Figure 5. ETS1/RUNX co-occupancy correlates with specific spacing of ETS and RUNX binding sites.

(A) Overlap of ETS1/RUNX and GABPA/RUNX bound regions. The RUNX antibody was raised against the conserved DNA binding domain and does not differentiate between the homologous RUNX1 and RUNX3 proteins present in T cells (N. Speck unpublished observation). (B) Spacing of ETS and RUNX binding sites in ETS1/RUNX co-occupied regions. The 690 ETS1 bound regions that were co-occupied by RUNX were scanned for matches to the in vitro derived position weight matrixes for ETS1 (M00032) and RUNX (M00271) from the Transfac database (http://www.biobase-international.com/index.php?id=transfac). For each ETS1 sequence found, the distance to all forward oriented RUNX sequences in the same region were determined such that a RUNX site 5′ to an ETS site in the orientation CCGGAAGT was negative and 3′ was positive. A similar mapping of RUNX sites in the reverse orientation returned no spacing frequencies higher than five. The prominent peak at a spacing of five bp correlates with the spacing and orientation in the composite sequence CAGGATGTGGT, from Motif 4 (Figure 3).

Figure 6. Distinct properties of promoters and enhancers occupied by ETS1.

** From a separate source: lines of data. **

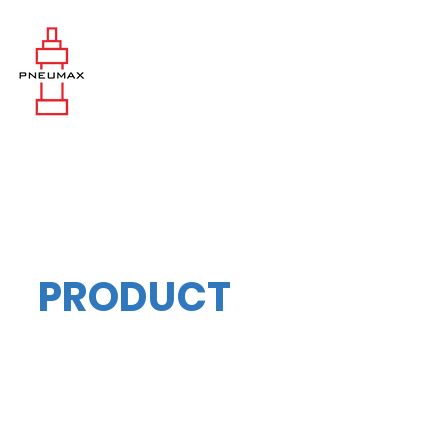
PRODUCT
PM MOTOR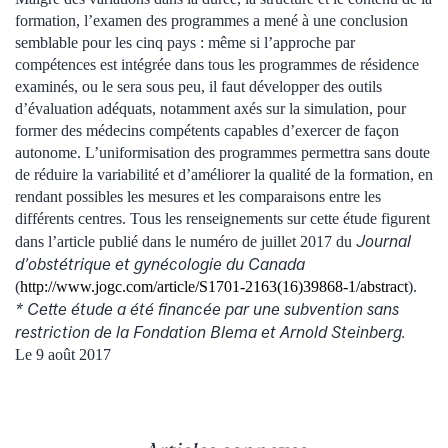
formation, l’examen des programmes a mené à une conclusion
semblable pour les cinq pays : même si l’approche par
compétences est intégrée dans tous les programmes de résidence
examinés, ou le sera sous peu, il faut développer des outils
d’évaluation adéquats, notamment axés sur la simulation, pour
former des médecins compétents capables d’exercer de façon
autonome. L’uniformisation des programmes permettra sans doute
de réduire la variabilité et d’améliorer la qualité de la formation, en
rendant possibles les mesures et les comparaisons entre les
différents centres. Tous les renseignements sur cette étude figurent
Journal
dans l’article publié dans le numéro de juillet 2017 du
d’obstétrique et gynécologie du Canada
(
http://www.jogc.com/article/S1701-2163(16)39868-1/abstract
).
* Cette étude a été financée par une subvention sans
restriction de la Fondation Blema et Arnold Steinberg.
Le 9
août 2017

(A) Factor or histone modification positions were plotted as a class average across redundant promoters (left) or ETS1 occupied enhancers (right). At redundant promoters, the occupancy profiles of ETS1, GABPA, CBP, H3K4 tri-methyl, and Motif 1 were plotted from the center of each occupied region to the nearest RefSeq TSS. At ETS1-occupied enhancers, the occupancy profiles of RUNX1, CBP, H3K4 mono-methyl, and Motif 4 were plotted with respect to the center of the ETS1 bound region. For each factor, histone modification, or motif, a histogram of 30 bp bins was generated to represent the frequency of occupancy for each distance. The number of occurrences at each distance was normalized to the total number of regions with an occurrence of each factor, histone modification, or motif. A vertical line indicates the zero position of each chart (TSS or center of ETS1 bound region). (B) Protein immunoblot of Jurkat whole cell extracts with the ETS1 antibody. Lane 1, no shRNA; Lane 2, negative control shRNA targeting luciferase; Lanes 3 and 4, two independent shRNAs (A and B) targeting ETS1. The two bands apparent in Lanes 1 and 2 are consistent with the 51 and 42 kDa splicing isoforms of ETS1. (C) ETS1, CBP, and RUNX ChIP enrichment at the TCRβ enhancer and the RPS26 promoter. The shRNAs were expressed in Jurkat T cells prior to ChIP, as indicated. Two independent biological replicates provided similar patterns, but different maximum levels of enrichment. A representative experiment is shown. Primer sequences used are provided in Table S3.